Mais ces efforts de sensibilisation des jeunes ne doivent pas se concentrer sur le seul passage à la Faculté. Ils devraient démarrer avant, se poursuivre après, avec des portraits, des présentations médiatisées de jeunes généralistes qui s’épanouissent dans leur métier, pas des tribunes de « vieux » confrères épuisés ou aigris. « Il faut présenter le métier sous ses bons côtés. Encore faut-il que ceux-ci soient une réalité... Ce pourquoi il faut continuer à se battre pour l’amélioration des conditions d’exercice, la garde, la pratique en groupe, la multidisciplinarité, l’appui par des infirmiers de cabinet, l’allégement de la charge administrative… La jeune génération de médecins ne veut plus se tuer au travail. Il faudrait solutionner, également, les écarts de revenus entre les MG et certaines spécialités, qui découragent les étudiants. Ca aussi, c’est politique. La déclaration de politique régionale de feu-le gouvernement wallon mettait ‘le MG au centre’. Fort bien. Mais qu’est-ce que cela a changé, concrètement ? »

Du concret à inventer

Paul De Munck en appelle à la créativité, et à l’intensification des rapports avec les pouvoirs communaux ou provinciaux pour qu’émergent des solutions locales très concrètes, comme de la médecine mobile (un MG des environs viendrait assurer des plages horaires de consultations dans une ‘structure de 1ère ligne’ créée par une localité qui n’a plus de médecin, par exemple), de la médecine en réseau informatisé, ou de la télémédecine, par exemple au profit des résidents des maisons de repos. « Il y a du concret à inventer, qui attirerait les jeunes. »

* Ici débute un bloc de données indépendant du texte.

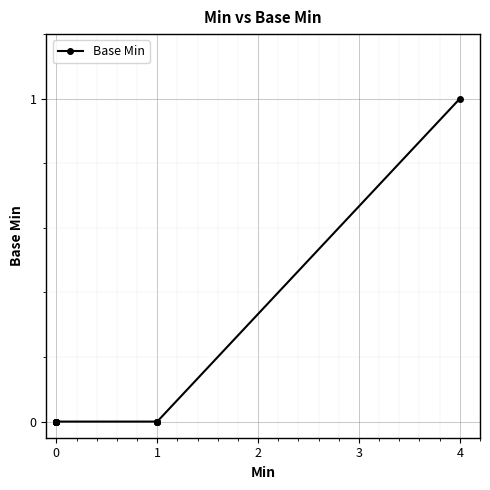

True or false: there are more than 2 points higher than both neighbors.

False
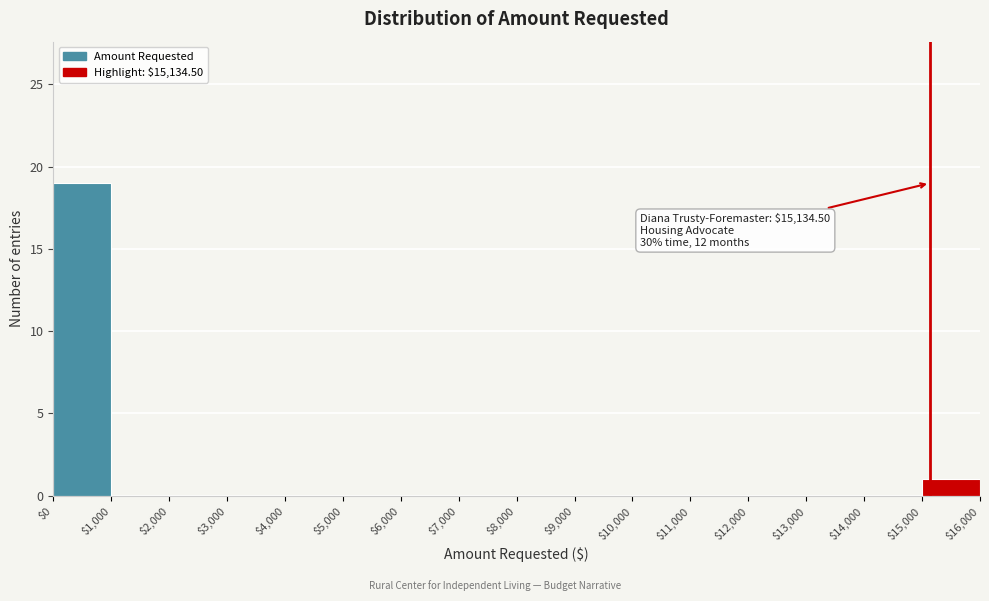

Which range on the x-axis has the tallest bar?

$0 to $1,000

Le syndicaliste insiste : ce n’est pas une mesure isolée qu’il faut prendre, mais un ensemble de mesures, partant d’objectifs de santé, des besoins de la population, pour arriver à une situation ni pénurique ni pléthorique. « Il est temps d’arrêter de nier la pénurie et de s’attaquer aux remèdes dans ce dossier aux relents communautaires mortifères. L’examen d’entrée, côté francophone, n’est qu’un épiphénomène de la problématique. La question centrale est la planification, à long terme. »

(*) à lire dans le Soir de cette semaine. Le grand quotidien bruxellois assortit ses statistiques d’une série de reportages sur le terrain, en cabinet libéral et en maison médicale.